# Best Bell Boots?



## loveyourhorse (Jun 17, 2011)

My mare has a serious overreach and is going through bell boots left and right. I usually get the rubber pull on ones, double thick bottoms but she is shredding them every 2-4 weeks. 

Her feet were just done 2 weeks ago. My farrier squared the toes on the hind feet and put half rounds on the front to see of they will help her break over faster. 

I have tried the "no turn" bell boots and let me just say... They still turn! 

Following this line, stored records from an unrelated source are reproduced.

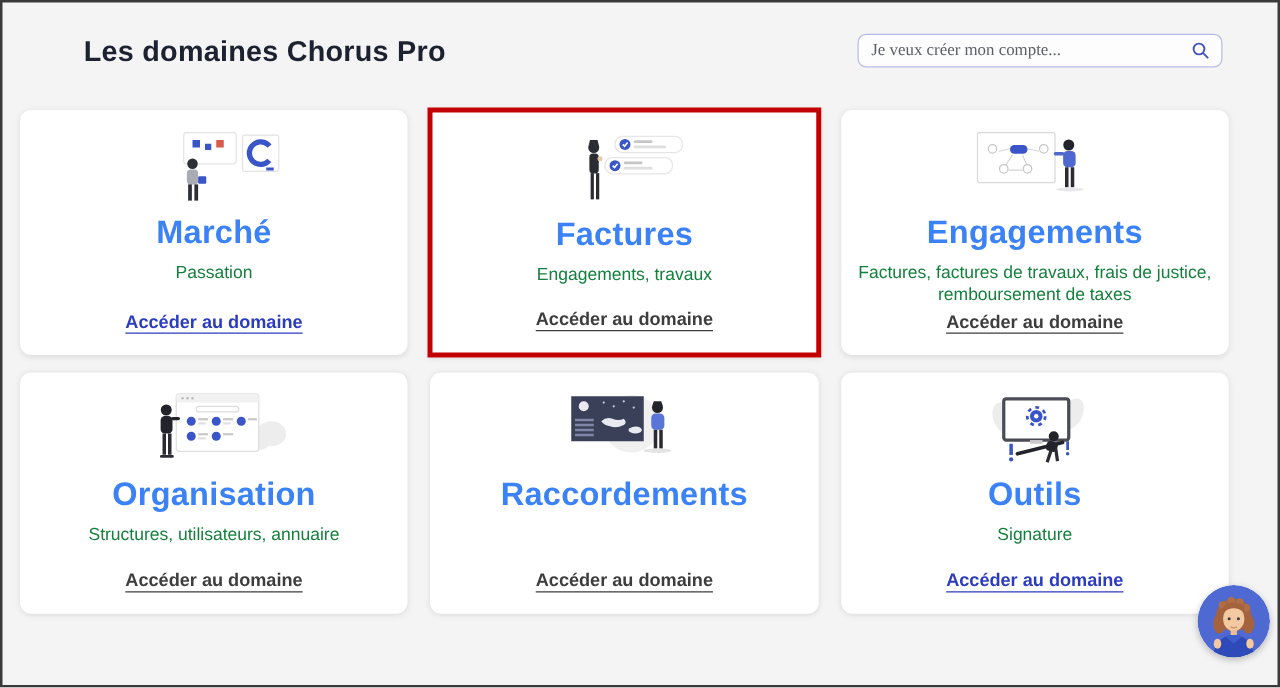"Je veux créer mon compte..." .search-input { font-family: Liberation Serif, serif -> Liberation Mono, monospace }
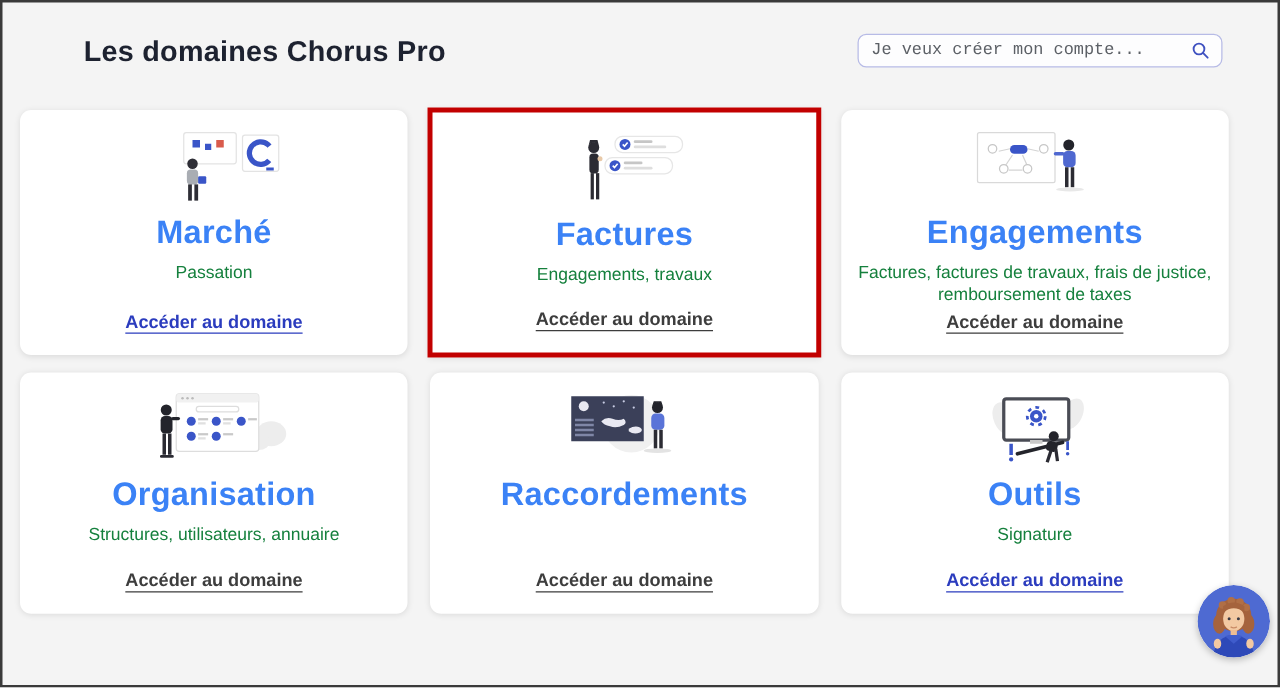"Marché" .card-title { color: #3b82f6 -> #000000 }
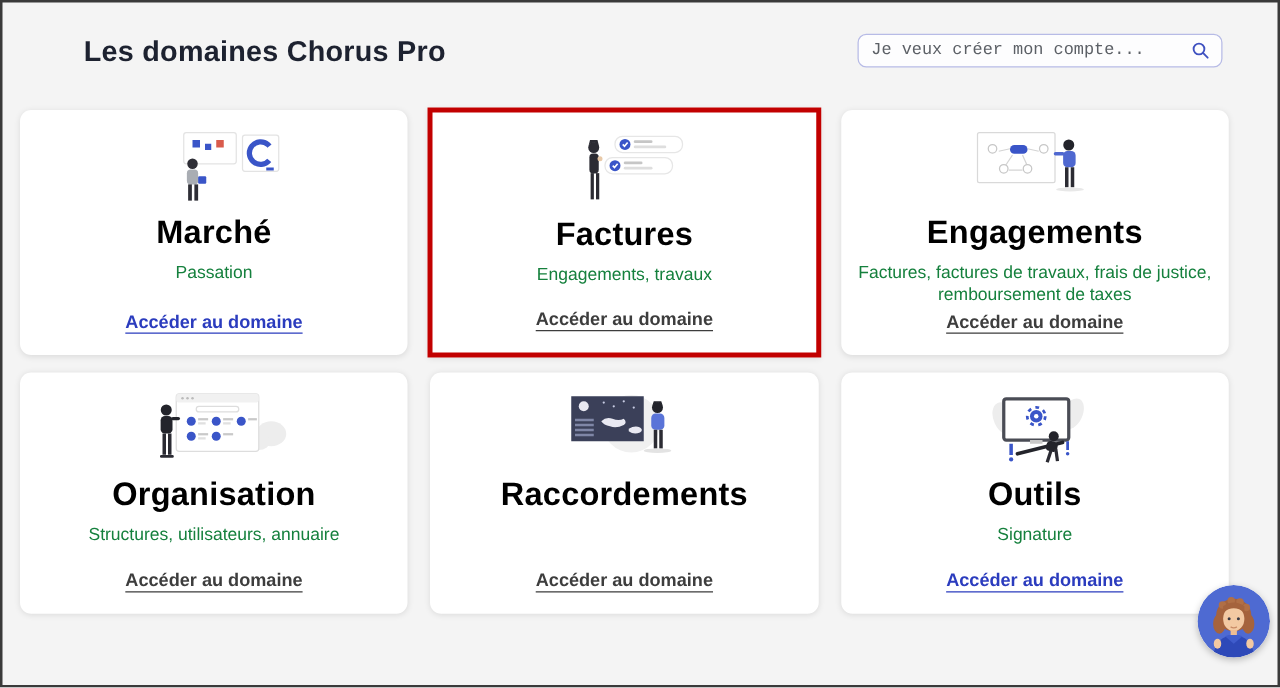"Passation" .card-subtitle { color: #15803d -> #4c1d95 }
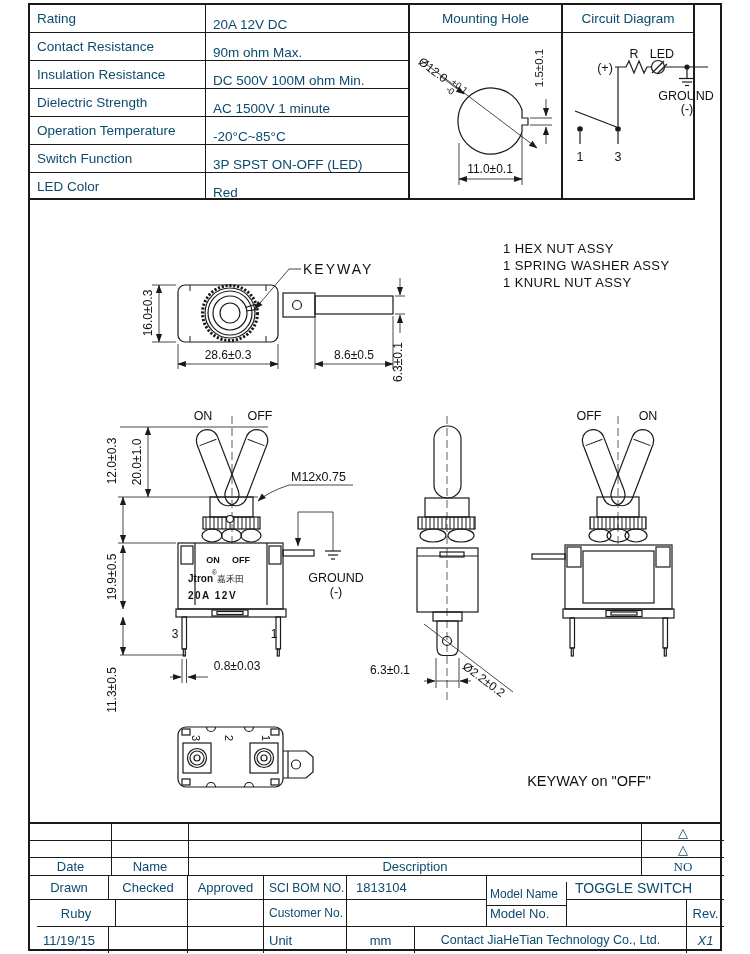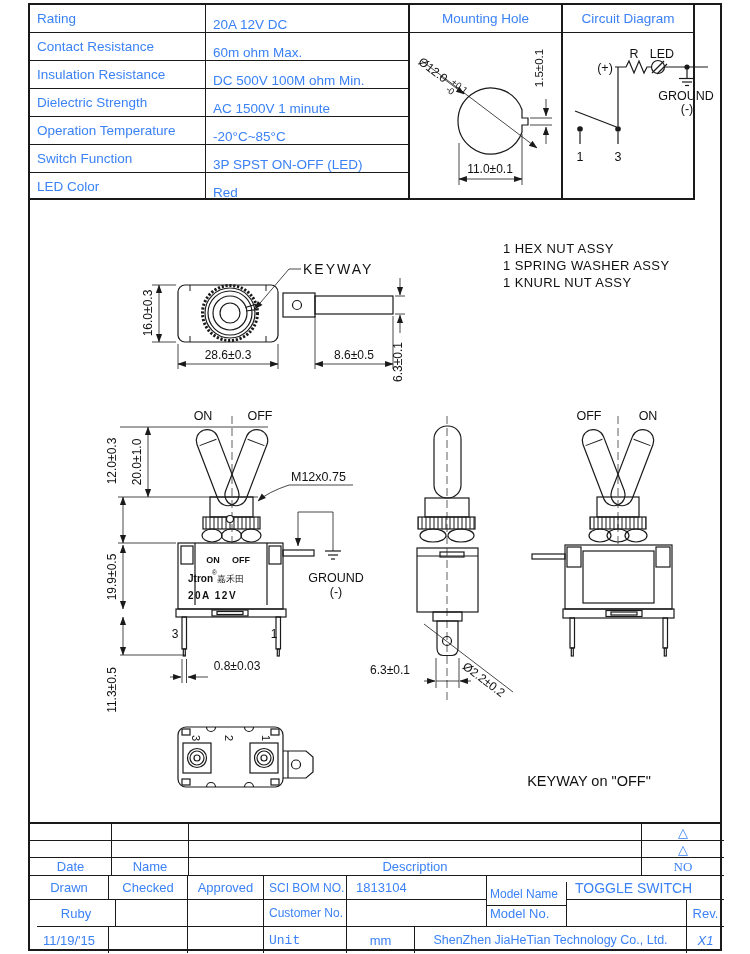"Rating" .page { color: #3b82f6 -> #0c4a6e }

Anyone have some suggestions on good bell boots that really hold up?
_Posted via Mobile Device_


----------



## aforred (May 12, 2010)

The Classic Equine and Pro Choice bell boots work for me. I love the ballistic no-turns, but if you don't put them on exactly right, they do turn. It's important to get the proper size and placement. The ballistic nylon ones seem to last a good long time.


----------



## kitten_Val (Apr 25, 2007)

To ride or for turn out? For turn out I'd just keep going with the cheapest rubber pull-ons (everything else breaks even faster, and more expensive in general). My qh has pull-ons 24/7.


----------



## aforred (May 12, 2010)

Oh, I didn't even consider turnout. 

I would not recommend anything other than pull-ons for turnout, because I've seen horses pull off boots with velcro. And sometimes, it wasn't the horse wearing the boot.


----------



## loveyourhorse (Jun 17, 2011)

She keeps them on 24/7 otherwise she will pull her shoes. Just didn't know if there are other brands that people have used that hold up longer.
_Posted via Mobile Device_


----------



## kitten_Val (Apr 25, 2007)

^^ Nope. I tried velcros, and I tried those more pricy neoprene ones. Rubber pull-ons lived the longest for me.


----------



## ziptothestar (Jan 29, 2012)

I use the brown gummy, rubber pull-ons 24/7. Beval is my preferred brand.


----------



## loveyourhorse (Jun 17, 2011)

Ziptothestar, I use the gummy ones too.. Double thick.. Not sure what brand they are though. I guess I just have to keep buying them...

Thanks everyone!
_Posted via Mobile Device_


----------



## chukka (Jun 14, 2012)

I really like these No Turn bellboots. I purchased these bell boots after every other pair I own rubbed my new horse's sensitive skin. I was impressed with the quality and construction of these boots - they are very well made and have held up well so far! The fit is great, my mare has a lot of bone and these are adjustable enough to fit her well. No rubbing after many weeks of wear. These are less expensive than many other brands I've tried and still hold up better and do the job better. Love the color choice and would definitely recommend these!


----------